- [WORK REQUEST] Find the lines below that include the word "Flüssigwachs" and report how many there are, with no other text.
[Opening DATA RECORDS section]
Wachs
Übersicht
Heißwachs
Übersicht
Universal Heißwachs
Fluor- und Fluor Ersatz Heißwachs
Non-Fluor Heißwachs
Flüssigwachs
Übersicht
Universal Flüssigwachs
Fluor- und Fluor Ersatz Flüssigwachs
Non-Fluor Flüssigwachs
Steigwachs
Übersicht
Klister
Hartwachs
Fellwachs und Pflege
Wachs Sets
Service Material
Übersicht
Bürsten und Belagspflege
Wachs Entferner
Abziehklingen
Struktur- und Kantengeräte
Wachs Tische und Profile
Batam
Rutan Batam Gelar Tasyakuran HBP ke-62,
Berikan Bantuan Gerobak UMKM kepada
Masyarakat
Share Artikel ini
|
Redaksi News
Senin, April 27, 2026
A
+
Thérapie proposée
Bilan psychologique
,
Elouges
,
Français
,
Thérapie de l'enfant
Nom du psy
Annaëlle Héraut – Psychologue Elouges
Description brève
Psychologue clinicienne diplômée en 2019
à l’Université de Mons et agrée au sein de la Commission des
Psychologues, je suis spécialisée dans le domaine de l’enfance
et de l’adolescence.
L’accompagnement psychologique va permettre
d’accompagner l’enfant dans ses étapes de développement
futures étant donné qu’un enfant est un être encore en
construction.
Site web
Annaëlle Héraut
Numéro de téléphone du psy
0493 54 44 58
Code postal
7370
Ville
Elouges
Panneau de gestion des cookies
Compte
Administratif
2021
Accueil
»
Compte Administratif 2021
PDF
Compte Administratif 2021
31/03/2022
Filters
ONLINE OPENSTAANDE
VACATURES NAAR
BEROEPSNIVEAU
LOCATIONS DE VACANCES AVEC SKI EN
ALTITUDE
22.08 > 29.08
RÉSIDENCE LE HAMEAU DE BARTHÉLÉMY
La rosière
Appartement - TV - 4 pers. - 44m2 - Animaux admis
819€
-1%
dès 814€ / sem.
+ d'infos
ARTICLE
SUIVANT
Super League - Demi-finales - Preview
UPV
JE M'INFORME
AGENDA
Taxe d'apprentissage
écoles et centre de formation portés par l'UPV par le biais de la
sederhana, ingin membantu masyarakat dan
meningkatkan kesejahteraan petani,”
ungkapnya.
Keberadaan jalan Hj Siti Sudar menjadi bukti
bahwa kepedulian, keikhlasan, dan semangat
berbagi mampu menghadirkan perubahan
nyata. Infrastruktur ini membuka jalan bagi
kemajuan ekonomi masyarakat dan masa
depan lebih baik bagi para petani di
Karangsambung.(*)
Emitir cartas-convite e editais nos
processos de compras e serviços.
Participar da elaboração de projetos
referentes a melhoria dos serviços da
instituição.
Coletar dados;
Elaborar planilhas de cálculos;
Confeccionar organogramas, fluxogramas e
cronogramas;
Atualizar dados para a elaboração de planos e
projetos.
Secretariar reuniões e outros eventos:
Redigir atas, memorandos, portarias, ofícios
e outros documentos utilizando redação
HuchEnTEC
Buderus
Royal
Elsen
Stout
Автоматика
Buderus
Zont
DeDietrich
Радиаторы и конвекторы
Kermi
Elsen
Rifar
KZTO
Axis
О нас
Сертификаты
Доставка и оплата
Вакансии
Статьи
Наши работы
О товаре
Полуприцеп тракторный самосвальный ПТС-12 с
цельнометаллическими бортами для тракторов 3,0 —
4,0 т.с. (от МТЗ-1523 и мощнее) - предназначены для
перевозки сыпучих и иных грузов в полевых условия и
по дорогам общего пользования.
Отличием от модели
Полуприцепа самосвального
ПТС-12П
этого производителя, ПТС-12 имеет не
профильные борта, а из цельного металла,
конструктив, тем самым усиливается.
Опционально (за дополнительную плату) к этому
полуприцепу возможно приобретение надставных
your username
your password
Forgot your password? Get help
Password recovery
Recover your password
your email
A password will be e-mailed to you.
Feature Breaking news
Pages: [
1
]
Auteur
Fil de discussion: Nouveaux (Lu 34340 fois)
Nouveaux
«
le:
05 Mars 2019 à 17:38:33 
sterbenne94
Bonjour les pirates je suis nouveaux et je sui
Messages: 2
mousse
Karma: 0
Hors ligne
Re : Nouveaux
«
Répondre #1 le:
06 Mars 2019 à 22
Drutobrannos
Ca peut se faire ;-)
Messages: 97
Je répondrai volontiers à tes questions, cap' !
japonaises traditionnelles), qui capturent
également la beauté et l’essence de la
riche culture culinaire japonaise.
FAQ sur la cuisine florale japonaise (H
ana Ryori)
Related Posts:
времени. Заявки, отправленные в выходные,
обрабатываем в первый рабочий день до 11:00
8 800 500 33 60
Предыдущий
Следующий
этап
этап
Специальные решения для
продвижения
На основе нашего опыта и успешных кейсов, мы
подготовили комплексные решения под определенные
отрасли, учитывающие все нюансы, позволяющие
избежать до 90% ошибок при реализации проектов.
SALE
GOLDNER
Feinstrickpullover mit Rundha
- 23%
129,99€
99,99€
[Closing DATA RECORDS section]
- [TASK SOLUTION] 4